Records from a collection
#####

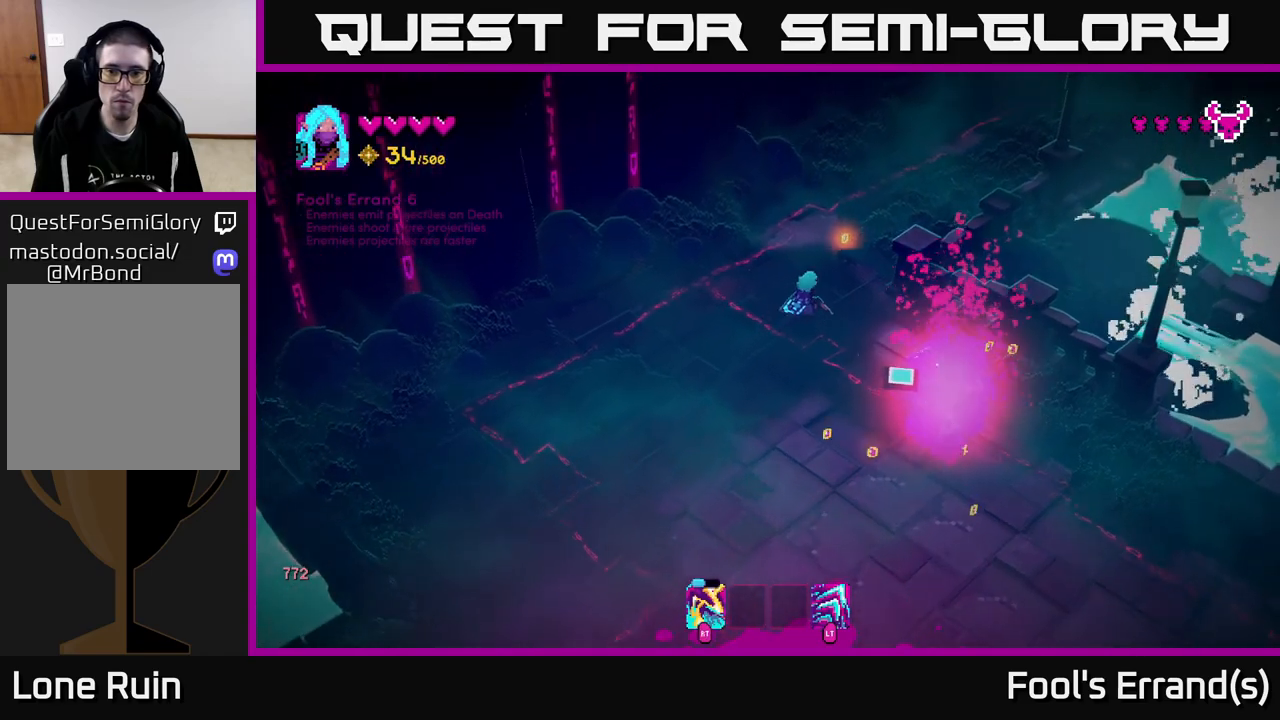
{"buttons": [], "left_stick": "down", "right_stick": "down", "events": [[217, "left_stick", "down-right"], [267, "left_stick", "down"], [500, "right_stick", "down"]]}
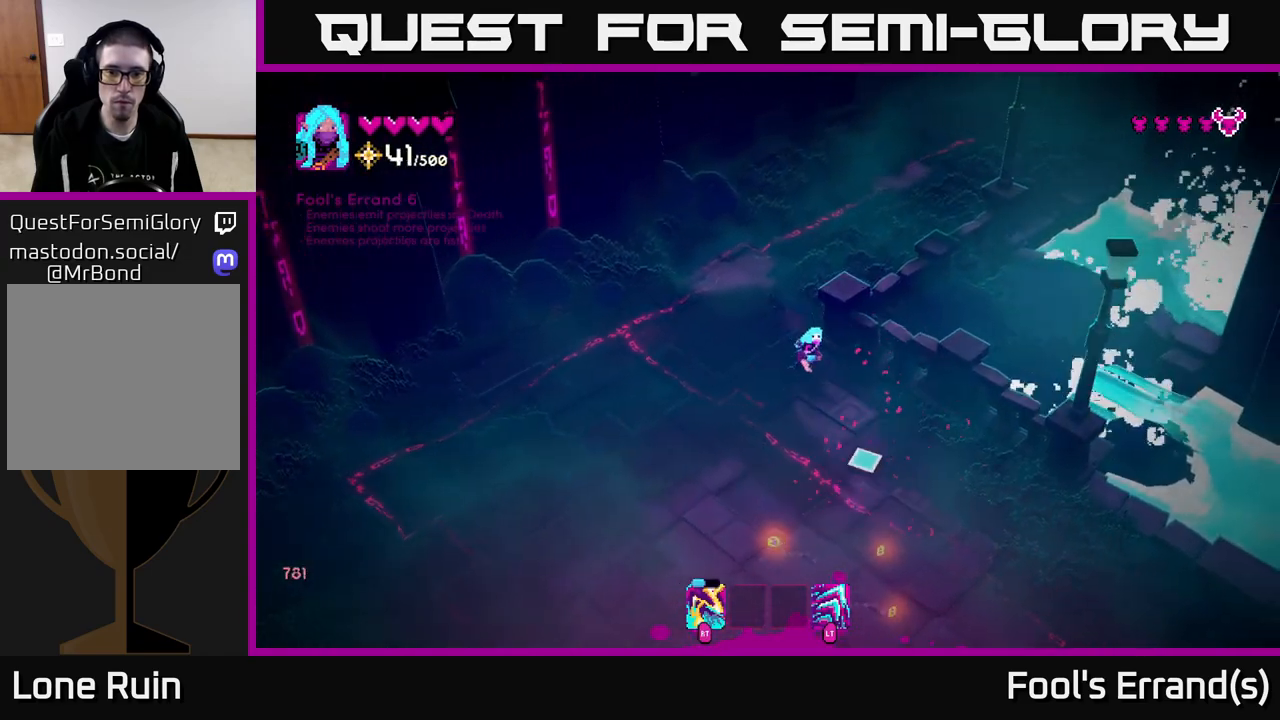
{"buttons": [], "left_stick": "down-right", "right_stick": "down", "events": [[433, "left_stick", "down-right"]]}
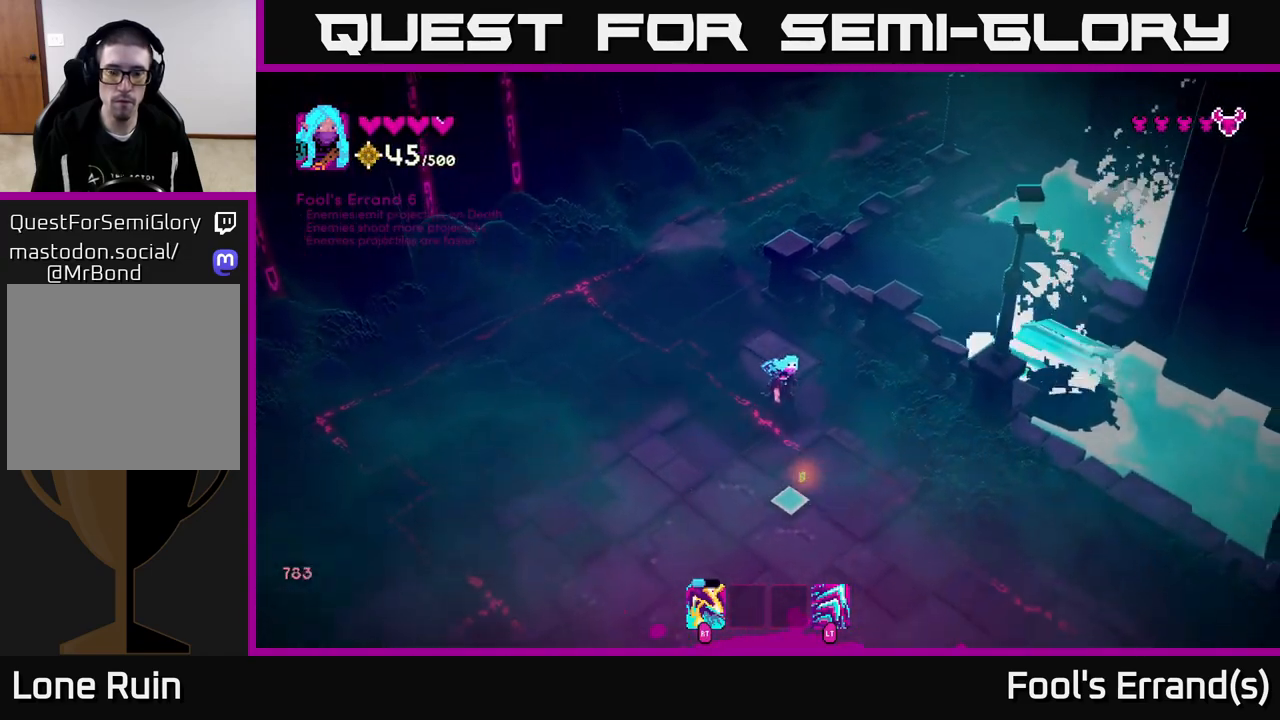
{"buttons": [], "left_stick": "down-right", "right_stick": "down", "events": []}
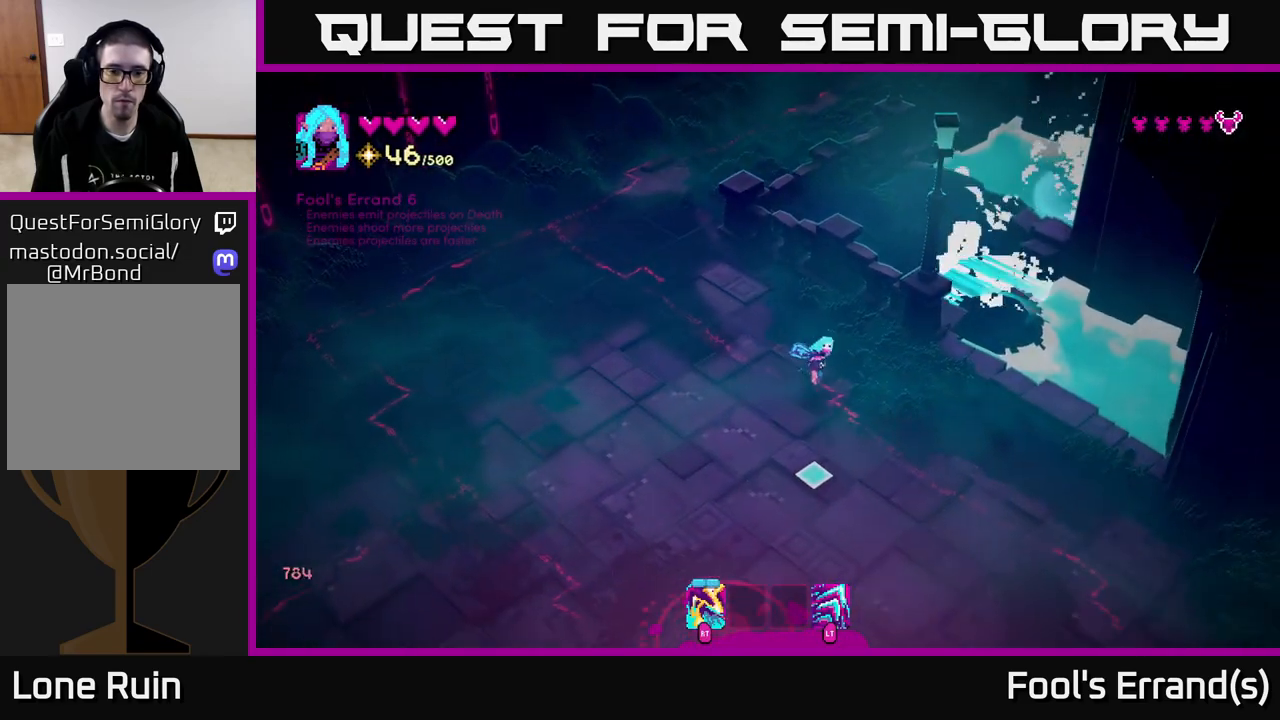
{"buttons": [], "left_stick": "down-right", "right_stick": "down-left", "events": [[200, "left_stick", "down"], [433, "left_stick", "down-right"], [433, "right_stick", "down-left"]]}
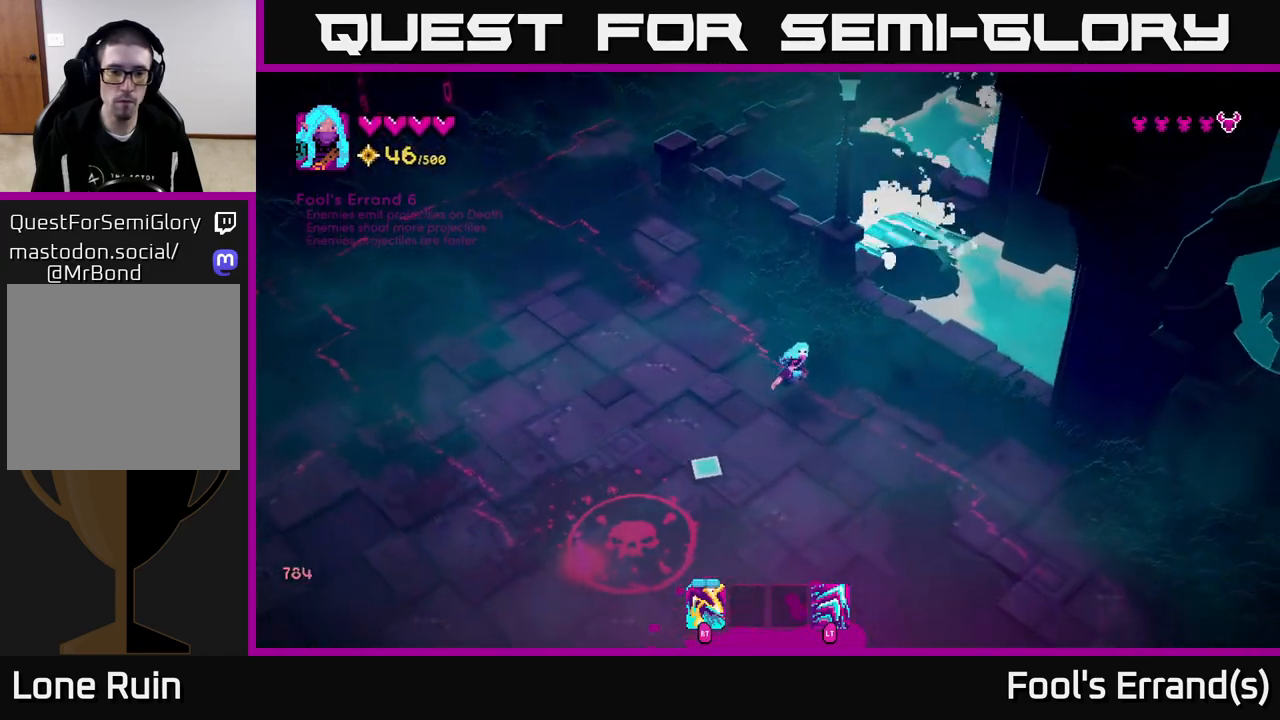
{"buttons": [], "left_stick": "down", "right_stick": "down-left", "events": [[133, "left_stick", "down"]]}
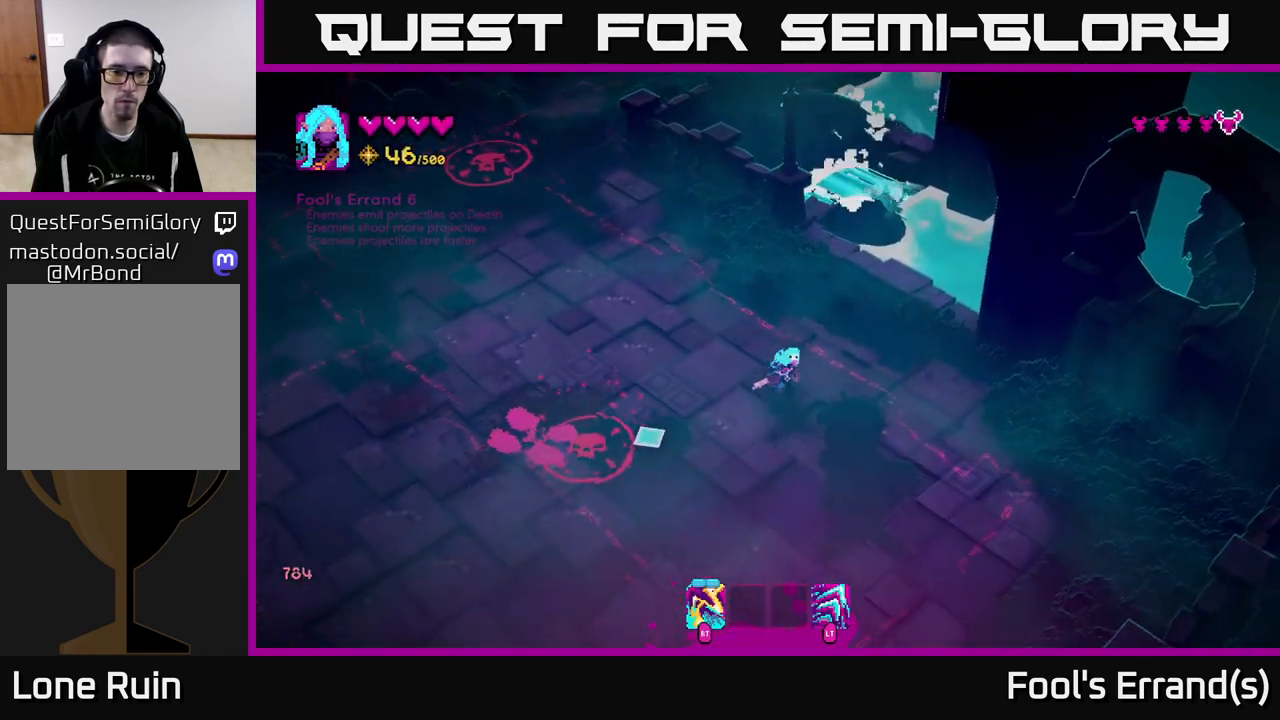
{"buttons": [], "left_stick": "down", "right_stick": "left", "events": [[117, "R2", "down"], [150, "right_stick", "left"], [167, "R2", "up"]]}
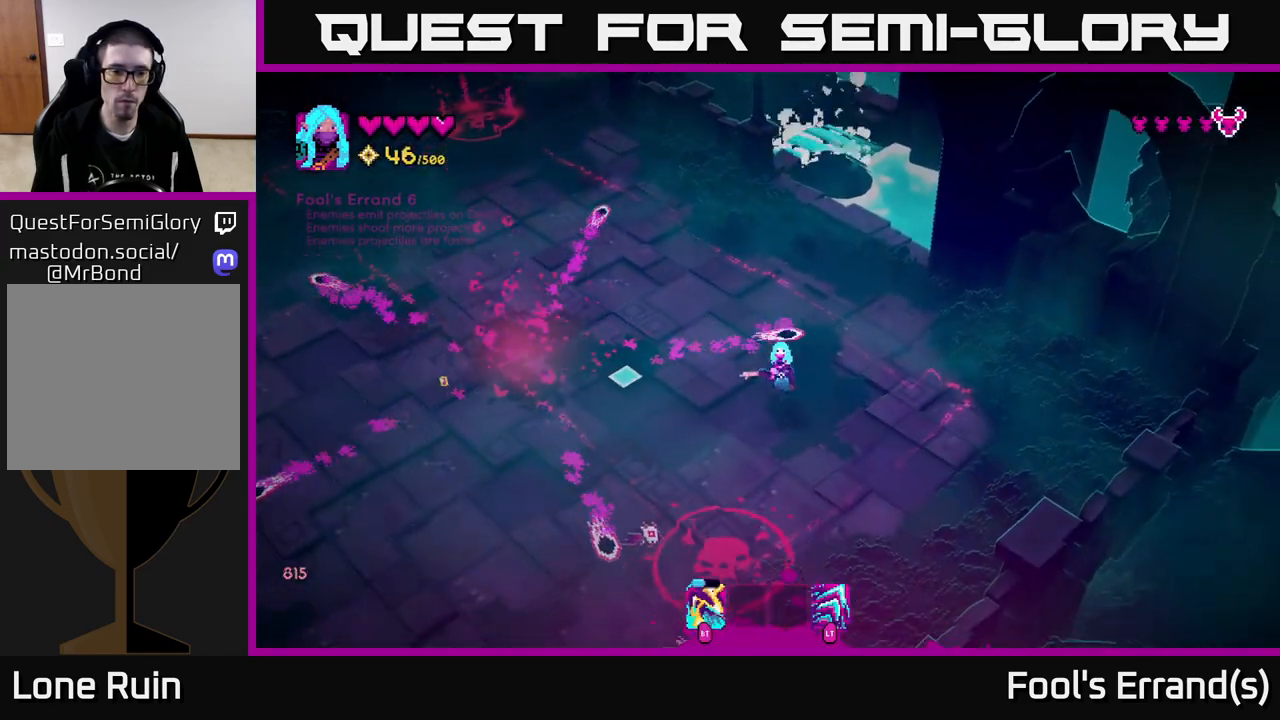
{"buttons": ["L2"], "left_stick": "up-left", "right_stick": "down", "events": [[17, "left_stick", "down-left"], [233, "left_stick", "up-left"], [300, "right_stick", "down"], [333, "R2", "down"], [433, "R2", "up"], [467, "L2", "down"]]}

#####

Repeat each entry exactly. Pictures do not belong in the copy.

### Result of the exercise:
{"buttons": [], "left_stick": "down", "right_stick": "down", "events": [[217, "left_stick", "down-right"], [267, "left_stick", "down"], [500, "right_stick", "down"]]}
{"buttons": [], "left_stick": "down-right", "right_stick": "down", "events": [[433, "left_stick", "down-right"]]}
{"buttons": [], "left_stick": "down-right", "right_stick": "down", "events": []}
{"buttons": [], "left_stick": "down-right", "right_stick": "down-left", "events": [[200, "left_stick", "down"], [433, "left_stick", "down-right"], [433, "right_stick", "down-left"]]}
{"buttons": [], "left_stick": "down", "right_stick": "down-left", "events": [[133, "left_stick", "down"]]}
{"buttons": [], "left_stick": "down", "right_stick": "left", "events": [[117, "R2", "down"], [150, "right_stick", "left"], [167, "R2", "up"]]}
{"buttons": ["L2"], "left_stick": "up-left", "right_stick": "down", "events": [[17, "left_stick", "down-left"], [233, "left_stick", "up-left"], [300, "right_stick", "down"], [333, "R2", "down"], [433, "R2", "up"], [467, "L2", "down"]]}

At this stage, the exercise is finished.